Ich sank in den großen Blumensessel und saß noch dort, als jemand über die Terrasse rannte und hereinkam.

 

Jetzt ist es später Abend. Ich bin entsetzlich müde, muß aber doch noch sortieren, was alles geschehen ist.

Vater Wichmann horchte seine schlafende Tochter ab, als sie plötzlich aufwachte und sagte: «Papa, ich tu’s nie wieder.»

«Was hast du denn überhaupt gemacht?»

«Ich wollte baden. Bei der Oma hab ich das auch gedurft. Es war so heiß. Ich hab Karo gesagt, er soll mich halten, aber es war glitschig …»
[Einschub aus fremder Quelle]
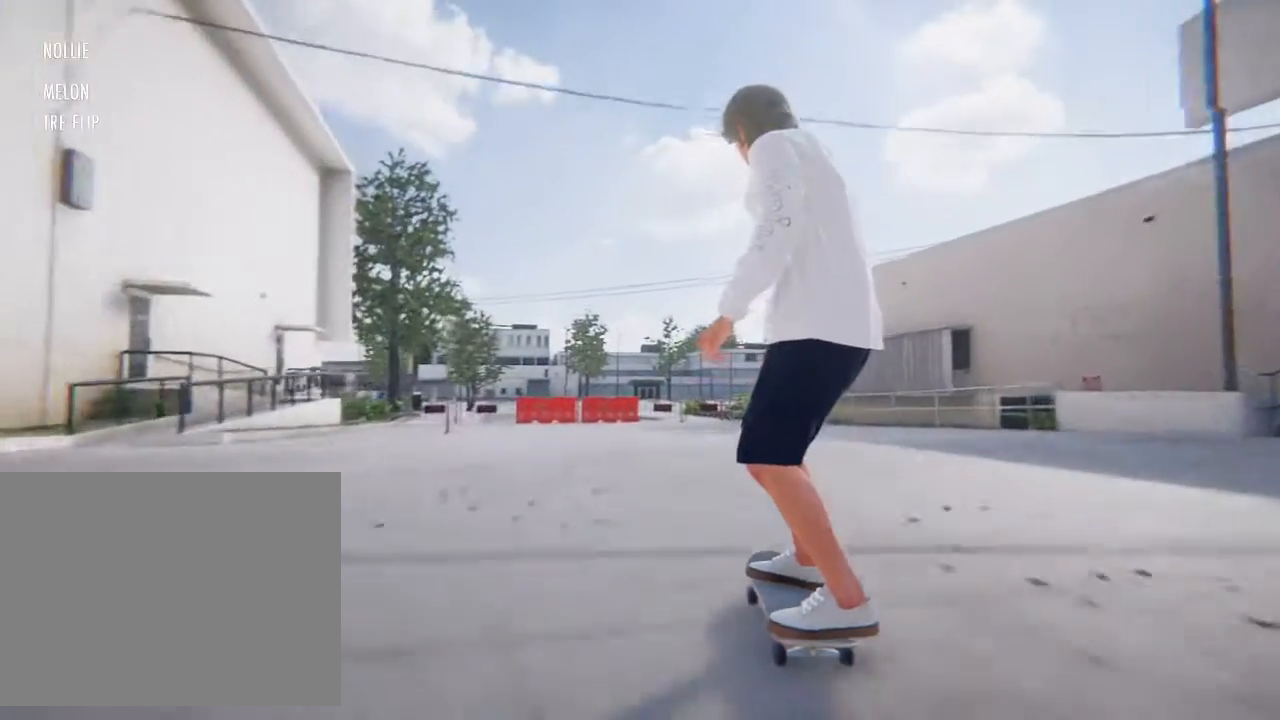
{"buttons": [], "left_stick": "left", "right_stick": "left", "events": [[267, "left_stick", "center"], [400, "right_stick", "left"], [434, "left_stick", "left"]]}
Dann stand Tom vom Sofa auf und verschwand in den Armen seines – verflixt! ich kann mich nicht daran gewöhnen, daß es eine Sie ist – ihres Vaters. Vater und beschürzte ältere Dame übernahmen die weitere Organisation, und ich hätte im Blumensessel bleiben können. Sie kannten sich bei uns aus. Sie wußten, wo das Bad ist, wo die Handtücher liegen, wo man den Kaffee findet und sogar, wo der rote Saft steht. Sie walteten und schalteten, als wären sie hier zu Hause und als gäbe es mich gar nicht. Da es Tom ausgezeichnet ging, fand ich es an der Zeit, mich bemerkbar zu machen. Ich ging zu dem glücklichen Dreigespann in die Küche und sagte meinen Namen.